_WHAT NEEDS TO BE DONE:_ The entries below are to be repeated exactly, with the pictures left out.

_EXERCISE MATERIAL:_

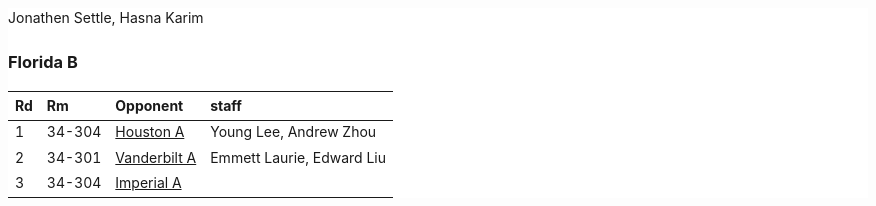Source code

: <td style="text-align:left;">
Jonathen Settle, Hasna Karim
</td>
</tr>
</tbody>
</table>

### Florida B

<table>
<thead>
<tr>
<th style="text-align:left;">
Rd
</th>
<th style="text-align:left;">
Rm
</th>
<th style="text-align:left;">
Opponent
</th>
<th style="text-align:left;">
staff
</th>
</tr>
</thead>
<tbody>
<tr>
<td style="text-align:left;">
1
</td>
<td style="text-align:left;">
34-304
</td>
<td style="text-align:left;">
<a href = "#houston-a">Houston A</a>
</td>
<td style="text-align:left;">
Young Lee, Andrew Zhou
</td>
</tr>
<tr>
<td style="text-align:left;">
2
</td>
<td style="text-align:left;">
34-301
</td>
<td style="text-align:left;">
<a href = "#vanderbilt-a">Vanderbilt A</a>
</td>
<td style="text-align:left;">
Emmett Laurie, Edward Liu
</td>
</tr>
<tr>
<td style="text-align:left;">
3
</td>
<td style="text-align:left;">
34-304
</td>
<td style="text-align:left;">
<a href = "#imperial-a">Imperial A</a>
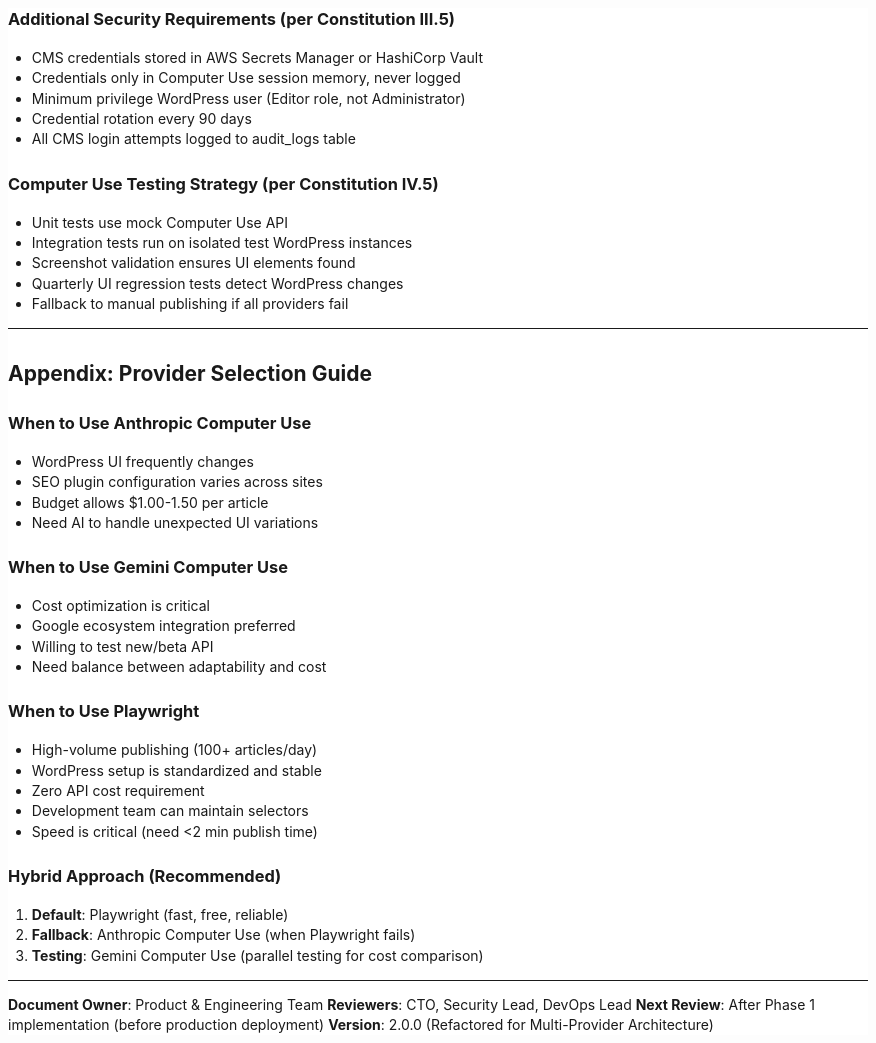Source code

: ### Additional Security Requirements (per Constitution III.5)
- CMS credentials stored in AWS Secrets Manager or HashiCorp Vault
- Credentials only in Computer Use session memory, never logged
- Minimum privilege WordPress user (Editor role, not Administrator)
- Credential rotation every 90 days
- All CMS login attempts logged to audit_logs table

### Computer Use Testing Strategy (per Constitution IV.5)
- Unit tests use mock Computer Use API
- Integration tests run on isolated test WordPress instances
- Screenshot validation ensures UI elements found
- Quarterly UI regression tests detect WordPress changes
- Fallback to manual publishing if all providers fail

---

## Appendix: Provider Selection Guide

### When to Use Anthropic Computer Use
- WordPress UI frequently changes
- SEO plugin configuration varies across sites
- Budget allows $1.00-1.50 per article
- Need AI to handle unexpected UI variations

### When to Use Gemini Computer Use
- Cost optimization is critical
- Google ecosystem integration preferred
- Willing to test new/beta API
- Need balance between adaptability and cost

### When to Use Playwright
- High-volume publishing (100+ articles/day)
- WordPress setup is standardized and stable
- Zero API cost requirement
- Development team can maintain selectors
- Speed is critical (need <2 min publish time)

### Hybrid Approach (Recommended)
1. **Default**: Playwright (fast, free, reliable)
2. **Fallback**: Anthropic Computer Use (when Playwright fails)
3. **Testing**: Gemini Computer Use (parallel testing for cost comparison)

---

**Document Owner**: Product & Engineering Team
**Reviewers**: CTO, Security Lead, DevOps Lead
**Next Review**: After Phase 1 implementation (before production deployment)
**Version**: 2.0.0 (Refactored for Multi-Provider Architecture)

_SOLUTION TO THIS PROBLEM:_
Source code

: <td style="text-align:left;">
Jonathen Settle, Hasna Karim
</td>
</tr>
</tbody>
</table>

### Florida B

<table>
<thead>
<tr>
<th style="text-align:left;">
Rd
</th>
<th style="text-align:left;">
Rm
</th>
<th style="text-align:left;">
Opponent
</th>
<th style="text-align:left;">
staff
</th>
</tr>
</thead>
<tbody>
<tr>
<td style="text-align:left;">
1
</td>
<td style="text-align:left;">
34-304
</td>
<td style="text-align:left;">
<a href = "#houston-a">Houston A</a>
</td>
<td style="text-align:left;">
Young Lee, Andrew Zhou
</td>
</tr>
<tr>
<td style="text-align:left;">
2
</td>
<td style="text-align:left;">
34-301
</td>
<td style="text-align:left;">
<a href = "#vanderbilt-a">Vanderbilt A</a>
</td>
<td style="text-align:left;">
Emmett Laurie, Edward Liu
</td>
</tr>
<tr>
<td style="text-align:left;">
3
</td>
<td style="text-align:left;">
34-304
</td>
<td style="text-align:left;">
<a href = "#imperial-a">Imperial A</a>
Source code

: ### Additional Security Requirements (per Constitution III.5)
- CMS credentials stored in AWS Secrets Manager or HashiCorp Vault
- Credentials only in Computer Use session memory, never logged
- Minimum privilege WordPress user (Editor role, not Administrator)
- Credential rotation every 90 days
- All CMS login attempts logged to audit_logs table

### Computer Use Testing Strategy (per Constitution IV.5)
- Unit tests use mock Computer Use API
- Integration tests run on isolated test WordPress instances
- Screenshot validation ensures UI elements found
- Quarterly UI regression tests detect WordPress changes
- Fallback to manual publishing if all providers fail

---

## Appendix: Provider Selection Guide

### When to Use Anthropic Computer Use
- WordPress UI frequently changes
- SEO plugin configuration varies across sites
- Budget allows $1.00-1.50 per article
- Need AI to handle unexpected UI variations

### When to Use Gemini Computer Use
- Cost optimization is critical
- Google ecosystem integration preferred
- Willing to test new/beta API
- Need balance between adaptability and cost

### When to Use Playwright
- High-volume publishing (100+ articles/day)
- WordPress setup is standardized and stable
- Zero API cost requirement
- Development team can maintain selectors
- Speed is critical (need <2 min publish time)

### Hybrid Approach (Recommended)
1. **Default**: Playwright (fast, free, reliable)
2. **Fallback**: Anthropic Computer Use (when Playwright fails)
3. **Testing**: Gemini Computer Use (parallel testing for cost comparison)

---

**Document Owner**: Product & Engineering Team
**Reviewers**: CTO, Security Lead, DevOps Lead
**Next Review**: After Phase 1 implementation (before production deployment)
**Version**: 2.0.0 (Refactored for Multi-Provider Architecture)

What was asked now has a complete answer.